Исходный текст =
Эдвард Антоний Леонард Войнилович

Род деятельности:

политический и общественный деятель

Дата рождения:

13 октября 1847(1847-10-13)

Место рождения:

д. Слепянка, Минск, Российская империя

Дата смерти:

16 июня 1928(1928-06-16) (80 лет)

Место смерти:

Быдгощ, Республика Польша

Отец:

Адам Войнилович

Мать:

Анна Ванькович

Супруга:

Олимпия Узловская

Дети:

Елена, Симон

Награды и премии:

Э́двард Анто́ний Леона́рд Войнило́вич (белор. Эдвард Антоні Леанард Вайніловіч, польск. Edward Antoni Leonard Woyniłłowicz; 13 октября 1847, Слепянка, около Минска, Российская империя — 16 июня 1928, Быдгощ, Республика Польша) — белорусский и польский политический и общественный деятель конца ХIХ — начала ХХ веков, инициатор строительства костёла св. Симона и Елены в Минске[1].





Биография

Родословная

Представитель древнего белорусского[2] шляхетского рода Войниловичей (собственного, немного изменённого герба Сырокомля). Родился 13 октября 1847 года под Минском (деревня Слепянка) в имении родителей его матери Эдварда и Михалины Монюшко — Ваньковичей. Родители (Адам Войнилович и Анна Ванькович) жили в родовом имении Савичи (Слуцкий район). Исторически Войниловичам принадлежали большие земельные владения в Новогрудском воеводстве, главным поместьем были Савичи, принадлежавшие им с XVII века.

Выдержки из материала =
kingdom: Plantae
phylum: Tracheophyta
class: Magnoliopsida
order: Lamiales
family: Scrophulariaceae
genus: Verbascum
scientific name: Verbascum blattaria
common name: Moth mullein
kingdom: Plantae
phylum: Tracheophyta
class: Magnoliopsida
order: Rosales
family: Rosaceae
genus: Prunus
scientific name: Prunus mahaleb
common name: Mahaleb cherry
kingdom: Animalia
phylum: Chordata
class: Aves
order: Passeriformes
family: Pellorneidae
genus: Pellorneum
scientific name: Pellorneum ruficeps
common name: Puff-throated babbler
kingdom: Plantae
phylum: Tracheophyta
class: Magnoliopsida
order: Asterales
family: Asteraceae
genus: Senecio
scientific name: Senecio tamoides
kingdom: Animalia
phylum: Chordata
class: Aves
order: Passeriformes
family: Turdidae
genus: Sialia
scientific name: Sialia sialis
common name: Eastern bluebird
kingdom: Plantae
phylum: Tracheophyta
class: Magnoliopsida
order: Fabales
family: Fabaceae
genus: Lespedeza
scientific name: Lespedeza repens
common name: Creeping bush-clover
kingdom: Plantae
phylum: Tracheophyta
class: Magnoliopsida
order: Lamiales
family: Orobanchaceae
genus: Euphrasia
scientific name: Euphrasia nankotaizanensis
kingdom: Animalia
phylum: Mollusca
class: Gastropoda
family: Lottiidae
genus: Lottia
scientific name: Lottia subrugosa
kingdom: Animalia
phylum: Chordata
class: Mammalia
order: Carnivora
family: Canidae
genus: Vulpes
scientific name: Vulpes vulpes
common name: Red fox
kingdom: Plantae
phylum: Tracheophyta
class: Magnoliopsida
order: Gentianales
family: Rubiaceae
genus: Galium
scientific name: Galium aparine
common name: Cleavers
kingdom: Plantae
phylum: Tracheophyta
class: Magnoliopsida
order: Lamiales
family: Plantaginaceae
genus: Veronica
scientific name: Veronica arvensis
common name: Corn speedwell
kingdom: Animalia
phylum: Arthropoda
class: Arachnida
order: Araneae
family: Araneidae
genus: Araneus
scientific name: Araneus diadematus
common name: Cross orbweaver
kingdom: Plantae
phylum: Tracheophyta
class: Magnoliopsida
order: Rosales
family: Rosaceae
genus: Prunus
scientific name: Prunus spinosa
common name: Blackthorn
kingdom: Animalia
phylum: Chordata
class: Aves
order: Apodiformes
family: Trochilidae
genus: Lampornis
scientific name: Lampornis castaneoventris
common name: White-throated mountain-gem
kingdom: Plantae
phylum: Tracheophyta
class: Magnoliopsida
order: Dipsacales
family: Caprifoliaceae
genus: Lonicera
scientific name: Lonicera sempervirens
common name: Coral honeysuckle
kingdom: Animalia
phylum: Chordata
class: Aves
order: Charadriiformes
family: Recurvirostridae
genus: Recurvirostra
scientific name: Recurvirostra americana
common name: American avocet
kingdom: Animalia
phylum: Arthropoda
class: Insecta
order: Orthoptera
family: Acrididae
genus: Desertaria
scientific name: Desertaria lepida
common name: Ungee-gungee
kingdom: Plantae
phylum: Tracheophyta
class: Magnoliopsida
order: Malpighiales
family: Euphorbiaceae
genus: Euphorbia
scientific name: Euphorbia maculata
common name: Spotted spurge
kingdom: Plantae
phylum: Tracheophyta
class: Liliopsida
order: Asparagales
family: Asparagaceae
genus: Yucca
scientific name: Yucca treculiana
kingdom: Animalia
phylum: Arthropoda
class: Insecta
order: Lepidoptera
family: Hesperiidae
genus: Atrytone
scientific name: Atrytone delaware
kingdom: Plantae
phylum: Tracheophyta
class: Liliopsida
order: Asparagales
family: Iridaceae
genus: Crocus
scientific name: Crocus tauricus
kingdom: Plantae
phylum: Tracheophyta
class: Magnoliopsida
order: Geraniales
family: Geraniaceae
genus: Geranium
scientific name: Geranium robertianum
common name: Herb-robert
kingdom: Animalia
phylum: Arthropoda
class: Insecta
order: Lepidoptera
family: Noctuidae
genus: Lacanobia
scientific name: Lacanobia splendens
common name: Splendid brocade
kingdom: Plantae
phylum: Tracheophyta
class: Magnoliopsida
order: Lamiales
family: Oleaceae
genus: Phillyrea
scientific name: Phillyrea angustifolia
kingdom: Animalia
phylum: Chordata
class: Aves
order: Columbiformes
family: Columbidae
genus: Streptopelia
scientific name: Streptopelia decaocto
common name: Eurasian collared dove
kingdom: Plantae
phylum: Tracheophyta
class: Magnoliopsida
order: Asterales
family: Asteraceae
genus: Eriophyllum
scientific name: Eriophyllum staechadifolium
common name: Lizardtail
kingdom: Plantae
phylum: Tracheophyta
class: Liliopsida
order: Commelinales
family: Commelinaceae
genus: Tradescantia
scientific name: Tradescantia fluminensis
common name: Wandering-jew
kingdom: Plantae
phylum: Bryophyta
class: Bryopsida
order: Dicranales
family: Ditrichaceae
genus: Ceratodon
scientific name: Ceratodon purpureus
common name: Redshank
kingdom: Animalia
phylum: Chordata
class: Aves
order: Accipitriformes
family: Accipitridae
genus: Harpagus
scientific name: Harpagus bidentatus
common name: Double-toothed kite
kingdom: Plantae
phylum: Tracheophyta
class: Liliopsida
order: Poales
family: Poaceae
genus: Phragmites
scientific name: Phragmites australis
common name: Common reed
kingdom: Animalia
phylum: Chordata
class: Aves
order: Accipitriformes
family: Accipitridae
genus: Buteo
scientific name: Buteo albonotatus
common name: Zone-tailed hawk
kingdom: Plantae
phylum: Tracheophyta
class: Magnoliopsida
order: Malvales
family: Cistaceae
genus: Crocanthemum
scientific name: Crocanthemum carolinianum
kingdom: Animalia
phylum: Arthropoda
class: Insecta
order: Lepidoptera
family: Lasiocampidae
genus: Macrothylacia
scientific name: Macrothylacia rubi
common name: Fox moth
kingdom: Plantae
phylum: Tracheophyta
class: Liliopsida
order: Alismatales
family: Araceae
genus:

Текст задания = Перескажите в виде краткого списка абзац из текста о Войниловиче, который начинается словами «Представитель древнего белорусского». Сохраните основные факты.

Результат выполнения =
- Происходил из древнего белорусского шляхетского рода Войниловичей с собственным, немного изменённым гербом Сырокомля.
- Родился 13 октября 1847 года в деревне Слепянка под Минском, в имении Ваньковичей, родителей его матери Эдварда и Михалины Монюшко.
- Его родители, Адам Войнилович и Анна Ванькович, жили в родовом имении Савичи (Слуцкий район).
- Войниловичам исторически принадлежали большие земли в Новогрудском воеводстве. Главным поместьем были Савичи, которыми род владел с XVII века.